Mehdi Lehaire (born 22 January 2000) is a Belgian professional footballer who plays as a midfielder for Liga II club Gloria Bistrița.

==Club career==
He made his debut for the main squad of Lierse on 19 May 2017 in the Europa League play-off game against Standard Liège as a 57th-minute substitute for Othman Boussaid.

He made his Eerste Divisie debut for Jong FC Utrecht on 17 August 2018 in a game against Go Ahead Eagles as a 58th-minute substitute for Rayan El Azrak.

On 20 August 2020, he signed with Polish club Miedź Legnica and was initially assigned to the second team in the III liga.
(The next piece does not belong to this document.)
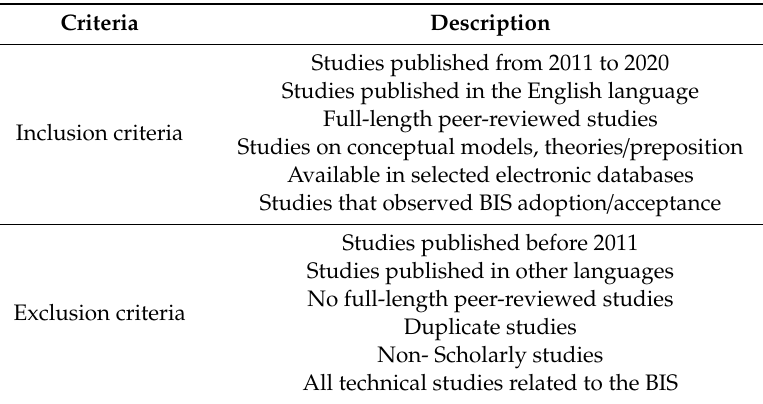
Table 2. Inclusion and exclusion criteria for systematic literature review (SLR).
By mid-October, he was moved to the first team and made his I liga debut on 16 October 2020.

On 16 January 2023, he joined I liga side Resovia on loan until the end of the season.

On 29 August 2024, Lehaire was sent on a season-long loan to Romanian cup holders club Corvinul Hunedoara.

On 12 July 2025, Lehaire moved to Liga II newcomers Gloria Bistrița.

==Personal life==
Born in Belgium, Lehaire is of Moroccan descent.